Bir tuvalet kağıdı reklamı dönüyor bugünlerde tivilerimizde. Bana biraz sorunlu geldi, bilmem siz ne dersiniz...
Olay şudur:
Hülya Avşar hanımefendi, bütün şıklığı ve haşmetli ikizleriyle nefis bir kütüphanede yürüyor, eline bir kitap alıyor, okur gibi yapıyor, bırakıyor, sonra masa üzerinde sayfaları (kütüphane içinde ne işi olduğunu anlamadığımız) bir rüzgârla sayfaları hızla dönen bir kitabın kapağını hışımla kapıyor, kitap toz oluyor, o sırada hanfendi “ya tarih olursun ya da cesur olur tarihi sen yazarsın” diyor ve elini masanın üzerinde beliren bir tuvalet kâğıdı rulosuna koyuyor.

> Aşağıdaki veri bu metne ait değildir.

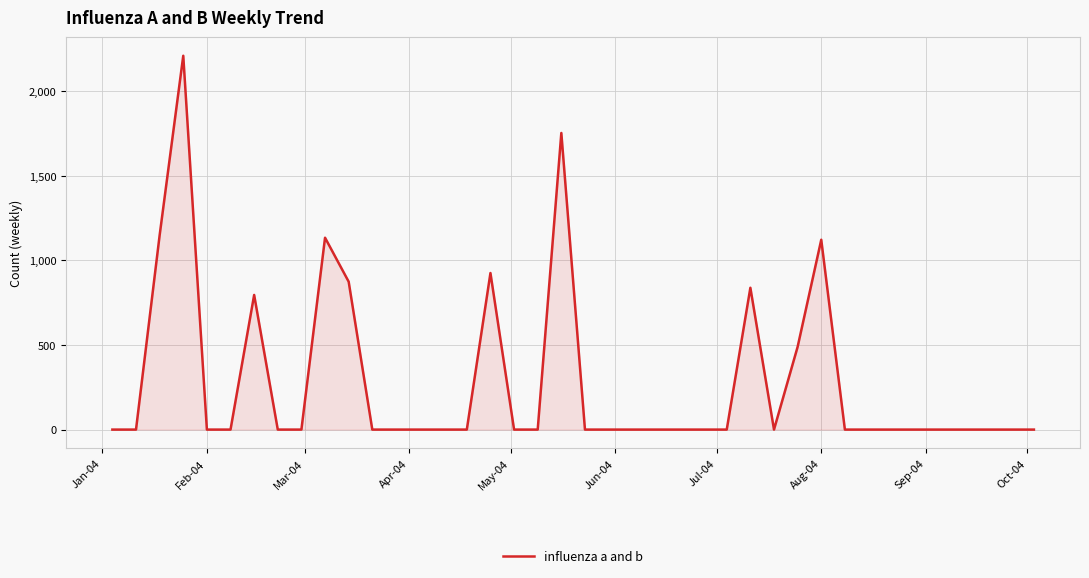

What is the difference between the maximum and minimum values?

2210.2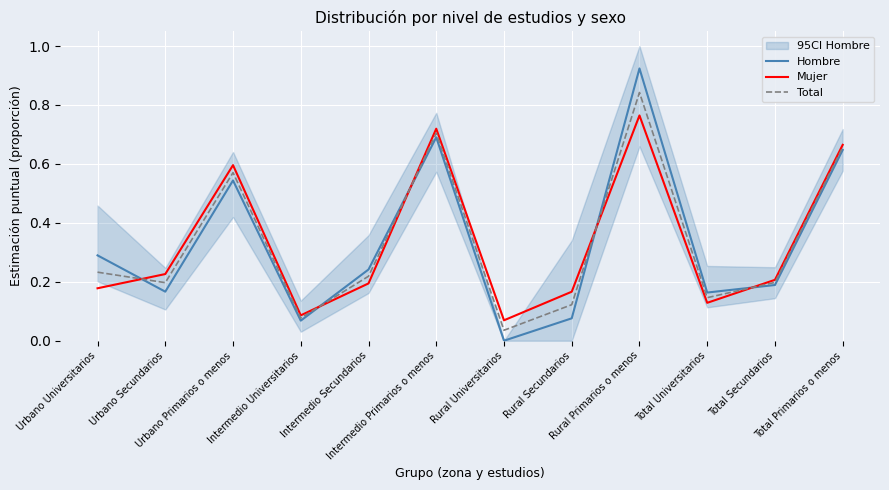

True or false: Total has a value of 0.7 at Total Primarios o menos.

True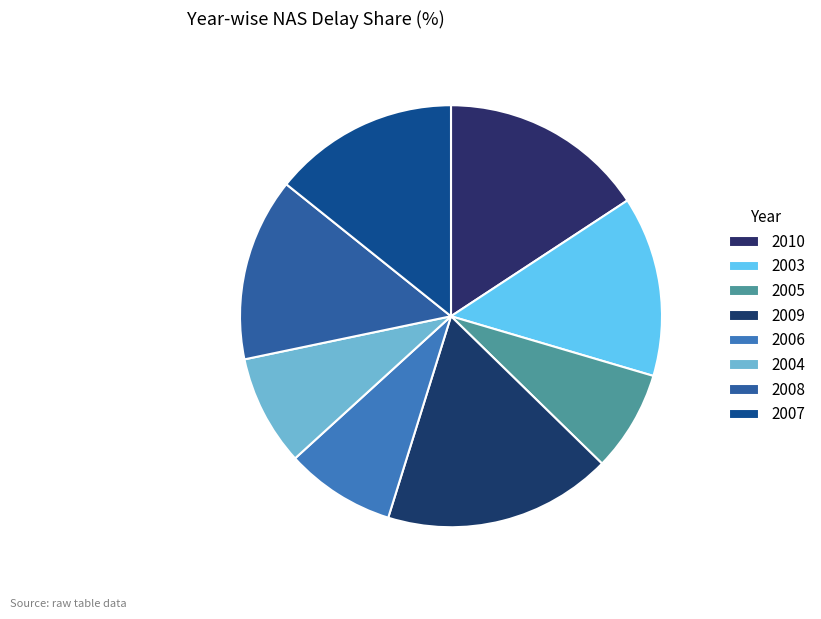

Which slice is the largest?

2009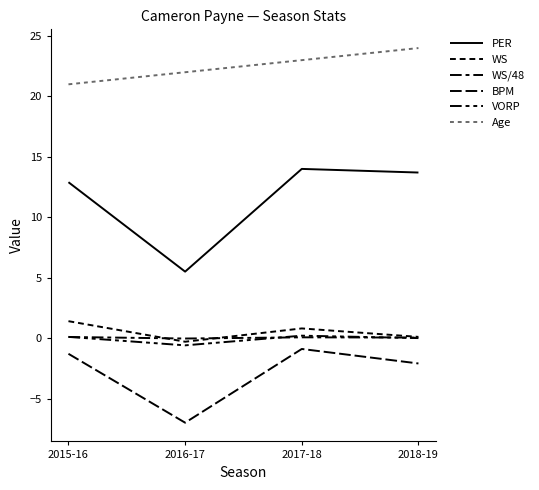

The value of BPM at 2017-18 is -0.2. True or false?

False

Yanlış duydum herhalde diye kucağımdaki bilgisayardan internete girip yeniden izledim.
Hayır, doğru duymuşum.
Elinde tuvalet kâğıdı tutan bir kadın “tarih yaz!” diyor.
Tuvalet kâğıdının ilişikli olduğu iki şey var bildiğim kadarıyla. Toto ve...
Hadi şimdi sabah sabah ötekinin adını anmayalım...
Bu durumda sormadan edemiyorum:
Neyimizle yazacağız tarihi?
Dötümüzle mi?
Mesele şu:
Bu ülke işkembeden tarih “yazmaya” alışık bir ülke. Hatta öyle ki okullarda okutulan tarihin neredeyse tümü işkembe çorbası. Olanlara olmadı, olmayanlara oldu diye diye milletin beynini yıkadılar durdular. Sonra söylenenlerin yalan olduğu unutuldu, Boris Vian kitaplarındaki gibi sürreal, absürd, kafası kesik tavuklar toplumu olduk. Evet 90 yıldır totomuzdan tarih yazdık. Fakat bir reklamın bunu bu kadar açık açık itiraf etmesi de yani...
Yakışık alan bir şey mi? Tam da Fransa sıçıp sıvamışken...
Bilmiyorum yani. İki gündür yazdıklarımdan dolayı bana dünyanın hakaretini, tehdidini yağdıranlar bu konuda bir girişimde bulunmayı düşünmez mi?
Cem Yılmaz’ın kayınbabasının magazin merakı
Orhan Pamuk’un (bir türlü olamamış) sevgilisi Karolin Fişekçi vakası bitmeden Cem Yılmaz’ın müstakbel kayınbabası Hasan Neşet Yağtu vakası başladı. İğne deliği kadar fırsat bulan “ya allah” deyip dalıyor bu işe.
Açıklamalara doyamamış Neşet Bey.
Fakat Neşet Yağtu çok feci bir başlangıç yaptı. 18 vitesli bebek arabası esprisi, hele ki bunu “gece boyunca Cem Yılmaz’ınkilerden daha iyiydi esprilerim” bağlamında örnek olarak vermesi (bkz: bırrrrrr), kendi yemeklerini övmesi, “bana baba deme abi de” falan...
Neden bilmiyorum benim etrafım dakka bir gol bir, gıcık kaptık adama..
Twitter ahalisi de aynı fikirde.
Umarım bu ilk ve son olur. Cem Yılmaz’ın kötü esprili kayınpederi vakasıyla karşı karşıya kalmak bu ülkenin son isteyeceği şey olur.